Gabriel ist am Mittwoch nicht Außenminister und Realpolitiker, sondern Sigmar, Kandidat für Salzgitter, Wolfenbüttel und Goslar. Der Sigmar habe mit seinem Rückschritt das Richtige getan, für sich und für die Partei, sagt ein Kreistagsabgeordneter, roter Schal, SPD-Pin am Revers, Bier in der Hand. Der Sigmar würde sich auch um Radwege kümmern und zum Schützenfrühstück kommen, sagt ein anderer. Ohne den Sigmar und seinen Einsatz für das VW-Werk hätten viele hier keine Arbeit, sagt eine Jungsozialistin. Gabriel nennt die SPD die "Industrie-Partei Deutschlands". Er preist Bodenständigkeit als größte Stärke der Sozialdemokratie und nennt "Heimat" einen "modernen Begriff". Schulz nickt und applaudiert.

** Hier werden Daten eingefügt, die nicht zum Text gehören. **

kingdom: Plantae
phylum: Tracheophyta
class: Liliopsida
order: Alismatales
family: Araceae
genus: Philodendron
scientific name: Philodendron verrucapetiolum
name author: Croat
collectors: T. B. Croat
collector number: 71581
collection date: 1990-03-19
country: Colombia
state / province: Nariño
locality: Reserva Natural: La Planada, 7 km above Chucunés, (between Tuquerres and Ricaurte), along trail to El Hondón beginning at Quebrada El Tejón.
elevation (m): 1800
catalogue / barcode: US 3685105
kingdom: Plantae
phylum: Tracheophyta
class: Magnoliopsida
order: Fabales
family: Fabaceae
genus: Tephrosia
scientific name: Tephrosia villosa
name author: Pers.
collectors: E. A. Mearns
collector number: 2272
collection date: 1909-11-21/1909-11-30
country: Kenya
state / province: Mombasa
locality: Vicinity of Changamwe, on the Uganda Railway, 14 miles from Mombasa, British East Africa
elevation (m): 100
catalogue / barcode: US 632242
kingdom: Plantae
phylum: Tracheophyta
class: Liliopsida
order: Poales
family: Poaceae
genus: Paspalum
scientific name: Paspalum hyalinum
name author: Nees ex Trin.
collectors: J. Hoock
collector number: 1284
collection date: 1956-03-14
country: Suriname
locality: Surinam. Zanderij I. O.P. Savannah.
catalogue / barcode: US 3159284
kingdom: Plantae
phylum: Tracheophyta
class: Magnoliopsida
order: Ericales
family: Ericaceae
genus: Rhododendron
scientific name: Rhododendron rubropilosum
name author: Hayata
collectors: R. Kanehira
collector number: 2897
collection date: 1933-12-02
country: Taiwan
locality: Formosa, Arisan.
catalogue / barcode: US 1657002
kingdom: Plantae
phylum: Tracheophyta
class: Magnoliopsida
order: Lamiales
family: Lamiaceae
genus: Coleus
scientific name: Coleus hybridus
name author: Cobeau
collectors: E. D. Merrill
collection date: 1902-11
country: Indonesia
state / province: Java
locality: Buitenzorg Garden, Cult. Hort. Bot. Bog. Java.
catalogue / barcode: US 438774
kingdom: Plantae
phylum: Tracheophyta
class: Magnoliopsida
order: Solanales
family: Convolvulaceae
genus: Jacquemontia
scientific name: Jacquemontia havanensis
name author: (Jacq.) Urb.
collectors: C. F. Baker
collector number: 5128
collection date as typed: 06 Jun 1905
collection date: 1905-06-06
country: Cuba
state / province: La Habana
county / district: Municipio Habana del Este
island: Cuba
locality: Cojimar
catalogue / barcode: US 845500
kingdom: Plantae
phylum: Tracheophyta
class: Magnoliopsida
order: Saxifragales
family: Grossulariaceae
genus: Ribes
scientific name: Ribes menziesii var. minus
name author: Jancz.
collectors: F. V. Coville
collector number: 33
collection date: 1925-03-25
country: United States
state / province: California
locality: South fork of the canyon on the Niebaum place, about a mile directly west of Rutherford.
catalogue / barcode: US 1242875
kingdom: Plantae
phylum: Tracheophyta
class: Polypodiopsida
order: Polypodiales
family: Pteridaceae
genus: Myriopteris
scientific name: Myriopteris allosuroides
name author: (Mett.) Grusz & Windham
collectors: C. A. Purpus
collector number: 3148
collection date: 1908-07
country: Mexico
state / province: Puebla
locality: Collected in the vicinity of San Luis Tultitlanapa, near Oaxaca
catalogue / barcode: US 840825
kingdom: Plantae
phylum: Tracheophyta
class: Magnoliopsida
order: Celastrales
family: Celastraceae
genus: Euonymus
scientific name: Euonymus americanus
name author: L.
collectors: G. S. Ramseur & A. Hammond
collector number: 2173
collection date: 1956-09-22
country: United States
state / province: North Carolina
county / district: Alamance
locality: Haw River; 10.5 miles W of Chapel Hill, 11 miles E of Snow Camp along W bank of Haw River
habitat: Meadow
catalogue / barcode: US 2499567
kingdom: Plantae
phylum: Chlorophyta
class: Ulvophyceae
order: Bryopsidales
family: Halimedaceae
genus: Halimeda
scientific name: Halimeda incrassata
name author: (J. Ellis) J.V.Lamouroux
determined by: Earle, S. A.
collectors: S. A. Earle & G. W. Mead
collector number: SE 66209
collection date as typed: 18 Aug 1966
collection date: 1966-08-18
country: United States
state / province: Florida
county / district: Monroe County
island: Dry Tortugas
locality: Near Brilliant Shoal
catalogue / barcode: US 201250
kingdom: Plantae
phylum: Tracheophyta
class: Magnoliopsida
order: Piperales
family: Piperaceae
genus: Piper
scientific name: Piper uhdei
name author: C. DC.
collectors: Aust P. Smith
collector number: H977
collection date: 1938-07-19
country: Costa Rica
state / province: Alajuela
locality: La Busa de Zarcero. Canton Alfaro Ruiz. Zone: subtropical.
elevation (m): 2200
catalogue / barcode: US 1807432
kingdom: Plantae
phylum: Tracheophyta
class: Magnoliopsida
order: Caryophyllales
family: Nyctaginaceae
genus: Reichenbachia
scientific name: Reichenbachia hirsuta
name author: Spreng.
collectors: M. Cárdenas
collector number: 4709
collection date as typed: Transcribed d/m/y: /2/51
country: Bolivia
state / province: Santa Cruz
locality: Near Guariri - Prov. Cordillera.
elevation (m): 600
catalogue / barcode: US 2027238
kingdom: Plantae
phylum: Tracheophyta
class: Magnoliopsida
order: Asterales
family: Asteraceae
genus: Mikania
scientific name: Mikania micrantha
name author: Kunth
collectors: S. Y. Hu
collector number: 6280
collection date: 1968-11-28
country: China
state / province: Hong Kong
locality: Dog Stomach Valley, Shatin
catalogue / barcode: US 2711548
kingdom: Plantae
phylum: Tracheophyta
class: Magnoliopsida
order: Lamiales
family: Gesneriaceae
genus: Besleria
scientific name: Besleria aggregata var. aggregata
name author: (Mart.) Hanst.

Gabriel und Schulz, eine Männerfreundschaft

Wenn etwas haften bleibt von diesem Abend, dann ist es auch die Geschichte des früheren Bundestagsabgeordneten Wilhelm Schmidt, der von einer Begegnung mit Gabriel im September erzählt. Als sie in dessen Büro gemeinsam auf die Ergebnisse der Berlin-Wahl warteten, habe Gabriel überlegt, nicht mehr für den Wahlkreis zu kandidieren, hinzuschmeißen. Doch was haften bleiben soll, ist natürlich etwas anderes. Keine Zweifel, sondern die klare Antwort auf die Frage, warum Gabriel nicht selbst Kanzlerkandidat geworden ist: "Ich bin saufroh", ruft er. Saufroh, dass Martin Schulz gerade SPD-Wähler erreiche, die er nie erreicht hat. Und dass die SPD durch seine Entscheidung wieder Chancen auf einen Wahlsieg hat.

Gabriel und Schulz, eine Männerfreundschaft. Für alle, die es immer noch nicht verstanden haben, fallen sich die beiden auf der Bühne um den Hals, als hätten sie Jahre darauf gewartet. Als hätte das Ankündigungsplakat für Jürgen Drews draußen vor der Halle etwas mit der SPD zu tun. Dort steht: "Es war alles am besten".